**ASSIGNMENT:** Below are some records. Return exactly the lines from the one containing "Жиры, Хлеб с маслом: 5 -> 4.6" through the one containing "m, a30_34: none -> 400000", both included, and only those.

**SUPPLIED ENTRIES:**
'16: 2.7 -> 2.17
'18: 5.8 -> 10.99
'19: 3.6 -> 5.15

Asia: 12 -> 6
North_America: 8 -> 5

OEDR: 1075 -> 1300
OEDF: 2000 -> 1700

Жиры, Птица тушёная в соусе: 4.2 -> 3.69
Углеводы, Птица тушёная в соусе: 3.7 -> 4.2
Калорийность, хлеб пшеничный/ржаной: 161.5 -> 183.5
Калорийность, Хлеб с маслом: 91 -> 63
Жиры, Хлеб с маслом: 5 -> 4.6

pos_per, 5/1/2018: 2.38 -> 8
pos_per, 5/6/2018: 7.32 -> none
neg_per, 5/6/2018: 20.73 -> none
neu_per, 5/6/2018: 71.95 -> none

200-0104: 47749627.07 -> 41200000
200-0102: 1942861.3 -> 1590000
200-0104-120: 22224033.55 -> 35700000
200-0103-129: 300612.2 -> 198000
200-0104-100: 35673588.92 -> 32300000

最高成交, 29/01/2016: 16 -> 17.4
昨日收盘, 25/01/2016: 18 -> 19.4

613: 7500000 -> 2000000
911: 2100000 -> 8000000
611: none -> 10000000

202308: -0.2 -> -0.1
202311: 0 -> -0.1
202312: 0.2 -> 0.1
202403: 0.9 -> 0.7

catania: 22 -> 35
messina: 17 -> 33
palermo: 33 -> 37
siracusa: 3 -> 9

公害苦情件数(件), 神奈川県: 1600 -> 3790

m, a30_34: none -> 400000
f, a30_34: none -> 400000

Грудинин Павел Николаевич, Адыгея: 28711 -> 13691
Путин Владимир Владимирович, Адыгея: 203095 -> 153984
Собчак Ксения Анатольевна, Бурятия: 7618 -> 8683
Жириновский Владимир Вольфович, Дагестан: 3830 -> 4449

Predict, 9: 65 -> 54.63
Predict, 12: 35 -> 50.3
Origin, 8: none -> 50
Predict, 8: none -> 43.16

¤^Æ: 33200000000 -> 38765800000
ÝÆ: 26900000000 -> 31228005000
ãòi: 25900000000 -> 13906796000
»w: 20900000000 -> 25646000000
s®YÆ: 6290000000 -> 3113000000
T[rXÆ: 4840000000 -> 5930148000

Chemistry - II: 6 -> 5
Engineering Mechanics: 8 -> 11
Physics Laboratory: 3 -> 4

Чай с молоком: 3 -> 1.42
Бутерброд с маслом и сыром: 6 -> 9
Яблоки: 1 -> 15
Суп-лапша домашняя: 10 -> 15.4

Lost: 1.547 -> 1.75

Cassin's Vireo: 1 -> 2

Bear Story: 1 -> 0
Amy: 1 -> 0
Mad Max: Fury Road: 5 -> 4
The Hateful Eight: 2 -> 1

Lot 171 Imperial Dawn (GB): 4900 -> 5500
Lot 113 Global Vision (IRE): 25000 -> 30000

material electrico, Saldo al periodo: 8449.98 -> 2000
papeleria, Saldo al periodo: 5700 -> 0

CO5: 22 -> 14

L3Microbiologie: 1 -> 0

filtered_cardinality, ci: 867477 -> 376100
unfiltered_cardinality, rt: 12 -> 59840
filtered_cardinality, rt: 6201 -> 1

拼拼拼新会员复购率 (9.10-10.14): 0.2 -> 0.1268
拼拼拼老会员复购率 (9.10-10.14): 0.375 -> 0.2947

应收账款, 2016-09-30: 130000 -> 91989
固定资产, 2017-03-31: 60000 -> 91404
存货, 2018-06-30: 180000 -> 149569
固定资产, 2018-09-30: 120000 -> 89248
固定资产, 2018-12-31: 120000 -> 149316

**EXPECTED ANSWER:**
Жиры, Хлеб с маслом: 5 -> 4.6

pos_per, 5/1/2018: 2.38 -> 8
pos_per, 5/6/2018: 7.32 -> none
neg_per, 5/6/2018: 20.73 -> none
neu_per, 5/6/2018: 71.95 -> none

200-0104: 47749627.07 -> 41200000
200-0102: 1942861.3 -> 1590000
200-0104-120: 22224033.55 -> 35700000
200-0103-129: 300612.2 -> 198000
200-0104-100: 35673588.92 -> 32300000

最高成交, 29/01/2016: 16 -> 17.4
昨日收盘, 25/01/2016: 18 -> 19.4

613: 7500000 -> 2000000
911: 2100000 -> 8000000
611: none -> 10000000

202308: -0.2 -> -0.1
202311: 0 -> -0.1
202312: 0.2 -> 0.1
202403: 0.9 -> 0.7

catania: 22 -> 35
messina: 17 -> 33
palermo: 33 -> 37
siracusa: 3 -> 9

公害苦情件数(件), 神奈川県: 1600 -> 3790

m, a30_34: none -> 400000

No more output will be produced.